Schaefer himself has denied consciously inserting symbols. Some writers have suggested that Shane is a Christ-like figure, or a gun-toting Western Christ anyway, and say that it isn’t an accident that the humble couple visited by this savior are called Joe and Marian. That seems far-fetched to me. But there is something “Olympian” or super-human about Shane (in the film he descends from the mountains) and other commentators have compared him to a messiah, a saint or an angel. Others still have thought of him as an Arthurian knight or a Japanese samurai, which is probably a better image. For Shane is a wandering warrior from another time.
Historically speaking, the book does capture something of the spirit of the time and place. We are in Wyoming in 1889, when the big ranchers were on the point of being “fenced out” by the farmers and some were resorting to violence to protect their open grazing land. It was the time of the Johnson County War (1892) and so it does ring quite true. In 1891 two homesteaders were murdered, shot to death near Buffalo WY, and although it has never been proved, it is likely that a “stock detective”, Frank Canton, hired by the big cattlemen, did it. Stark Wilson in the novel, when he shot down the farmer in town, was not so far removed from the reality.
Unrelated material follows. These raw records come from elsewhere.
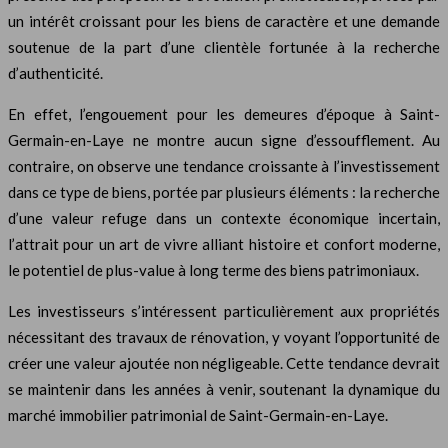
un intérêt croissant pour les biens de caractère et une demande
soutenue de la part d’une clientèle fortunée à la recherche
d’authenticité.
En effet, l’engouement pour les demeures d’époque à Saint-
Germain-en-Laye ne montre aucun signe d’essoufflement. Au
contraire, on observe une tendance croissante à l’investissement
dans ce type de biens, portée par plusieurs éléments : la recherche
d’une valeur refuge dans un contexte économique incertain,
l’attrait pour un art de vivre alliant histoire et confort moderne,
le potentiel de plus-value à long terme des biens patrimoniaux.
Les investisseurs s’intéressent particulièrement aux propriétés
nécessitant des travaux de rénovation, y voyant l’opportunité de
créer une valeur ajoutée non négligeable. Cette tendance devrait
se maintenir dans les années à venir, soutenant la dynamique du
marché immobilier patrimonial de Saint-Germain-en-Laye.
The sexual tension in Shane lies beneath the surface – to the point where young readers (1950s ones anyway) would not have noticed it, as Bob appears not to notice. But the “triangle” is subtly done (and also very well handled in the film). It is all the more electric for the restraint with which it is treated. (This was lost in Clint Eastwood’s remake, or homage to Shane, Pale Rider in 1985, in which the preacher sleeps with the woman).
A fundamental theme of the book is “growing up.” Bob tells the story as a man, in retrospect, and there are many references to growing into manhood. The frontier is also growing into a stable society, with laws and churches and schools. The United States, indeed, is growing up as a nation. It was in fact a key theme of Schaefer’s, in many of his books. As John Ford so often underlined, this very act of maturation as “civilization” marched West, eroded exactly the noble and worthy qualities of independence, courage and self-sufficiency which had made the West what it was. Mr. & Mrs. Ransom Stoddard express this eloquently in The Man Who Shot Liberty Valance. Shane is a dinosaur. As is Fletcher, the cattleman, of course. The difference is, Shane says, that he knows it while Fletcher is trying vainly to turn back the tide.
Shane does have a wider appeal than merely “a Western”. Like all good writers (and Jack Schaefer was one), the author uses his setting, in this case the frontier, to illustrate people’s true natures and describe universal truths and qualities. Shane is certainly a key milestone for anyone interested in the Western myth, but it is also a damned good book. Edited version for schools: a very good book.
2 Responses
This is an amazing book, me and my class read it and I was stuck on this book I had to finish to find out what was going to happen to Shane, the Staretts and Fletcher.
This is a book that will keep you thirsty for more.
Glad you liked it.
I'm not quite sure that the author would have approved of "me read it" but I forgive you.